We have been talking here for a while about the perils of automation. Yesterday a “rogue computer algorithm” almost crashed the whole stock market.
“The machines have taken over, right?” said Patrick Healy, the chief executive of the Issuer Advisory Group, a capital markets consulting firm. “When events like this happen they just reaffirm that these aren’t investors, these are traders.”
The errant trades began hitting exchanges almost as soon as the opening bell rang and came from a single New Jersey broker that specializes in computer-driven trading, the Knight Capital Group. Shares of more than 100 companies, including big names like Alcoa, Citigroup and Ford suddenly spiked up or down.
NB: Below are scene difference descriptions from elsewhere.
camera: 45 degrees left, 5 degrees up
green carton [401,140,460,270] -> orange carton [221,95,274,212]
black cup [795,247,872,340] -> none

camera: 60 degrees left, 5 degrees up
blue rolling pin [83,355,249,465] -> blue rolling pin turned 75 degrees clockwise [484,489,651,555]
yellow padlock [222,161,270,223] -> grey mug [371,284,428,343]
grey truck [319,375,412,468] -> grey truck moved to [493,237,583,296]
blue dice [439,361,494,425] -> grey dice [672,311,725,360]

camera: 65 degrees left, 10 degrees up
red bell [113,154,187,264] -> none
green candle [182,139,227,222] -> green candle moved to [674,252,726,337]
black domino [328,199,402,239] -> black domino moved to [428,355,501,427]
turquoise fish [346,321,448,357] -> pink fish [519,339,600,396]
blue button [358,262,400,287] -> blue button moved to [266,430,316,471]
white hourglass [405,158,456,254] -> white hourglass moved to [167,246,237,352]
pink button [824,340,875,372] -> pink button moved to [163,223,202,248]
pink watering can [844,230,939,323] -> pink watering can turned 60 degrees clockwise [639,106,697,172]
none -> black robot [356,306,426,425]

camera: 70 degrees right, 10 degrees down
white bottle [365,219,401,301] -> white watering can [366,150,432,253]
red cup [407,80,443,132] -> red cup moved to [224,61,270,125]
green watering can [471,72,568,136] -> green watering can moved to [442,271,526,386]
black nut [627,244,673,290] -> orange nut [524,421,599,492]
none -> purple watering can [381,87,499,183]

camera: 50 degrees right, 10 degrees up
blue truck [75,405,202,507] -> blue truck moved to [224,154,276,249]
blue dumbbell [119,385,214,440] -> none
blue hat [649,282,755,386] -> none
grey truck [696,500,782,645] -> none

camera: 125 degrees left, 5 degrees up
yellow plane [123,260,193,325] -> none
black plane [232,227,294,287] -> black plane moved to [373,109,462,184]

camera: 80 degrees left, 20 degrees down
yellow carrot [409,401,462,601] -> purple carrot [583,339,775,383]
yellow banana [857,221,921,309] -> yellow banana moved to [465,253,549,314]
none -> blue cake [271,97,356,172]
One has to ask the question of whether these “robots gone wild” are distorting the whole purpose of the capital markets to such an extent that we have to re-imagine the stock market. The first and most obvious move is to treat short term capital gains (stocks held less than one year) as ordinary income for tax purposes. I believe this would slow down the High Frequency trading, which has turned Wall Street into a casino that is unfriendly for long term investors.
Obviously the implications of “lights out algorithms” in many other fields are equally troubling. I have mentioned how ad networks are using algorithms to place ads on Pirate Networks in a way the advertiser never intended. Of course all of this bad conduct could be stopped. We just need to wake up before the computers start really causing havoc.